}

Wednesday, November 15, 2023

New Zealand’s three ring circus

New Zealand’s three ring circus continues, thought at the moment it seems to be the clown show section. This situation is many things, but the word that first comes to my mind is “hilarious”. Of course.

Incoming Prime-Minister-to-be, National Party Leader Chris Luxon, and hard-right Act Party leader David Seymour have finally met with Winston Peters, leader of the rightwing populist New Zealand First party. It only happened after Luxon and Seymour scurried to Auckland yesterday because Peters decided not to return to Wellington yesterday, as had been assumed/planned. Peters is playing them like a well-tuned violin, as is his way, and it seems unlikely they’ll form a new government any time soon.

Historically, the odds are stacked against the new government going the distance: Peters has never had a successful time in government with National. In the early 1990s, before MMP, he was fired by then-Prime Minister Jim Bolger. Then 61 days after the first MMP election in 1996, Peters went into coalition with National—only to be sacked again when Jenny Shipley rolled Bolger and was briefly PM before losing the 1999 election.

History doesn’t necessarily repeat itself (though Peters completed two different coalitions with Labour), but the past is prologue. Stuff’s Tova O’Brien, who I agree with infrequently, and incompletely when I do, has suggested that Luxon’s inexperience led to him overestimating his ability to negotiate a coalition agreement. That seems likely, since he spent his entire working life in corporate jobs, and had no experience in politics until 2020. Plus, he’d literally never met Peters, without whom he can’t form government. He clearly didn’t understand Peters, either.

Sometime in the next week or two, Luxon and Seymour will find a way to give Peters whatever it is he wants, and Luxon will then spin it to make it sound like it was his own plan all along. And Peters will put on one of his trademark grins, knowing he was the puppeteer.
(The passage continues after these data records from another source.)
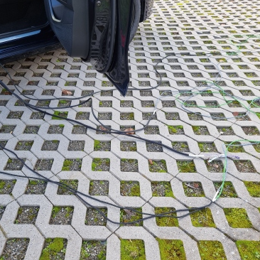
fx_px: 246
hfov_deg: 55.4
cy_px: 131
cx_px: 113
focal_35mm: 29
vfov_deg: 55.6
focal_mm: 6.7
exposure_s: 1/100
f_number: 1.8
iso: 50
Gotta say, after watching the circus so far, the odds aren’t looking great that the new government, whenever it finally forms, will make it the entire three years. While the show has been funny to watch, it’s also always interesting how when a new government is trying to form, the country gets along just fine without the politicians. Even though that can’t last, it looks like the lolz will—though possibly not for the entire three years?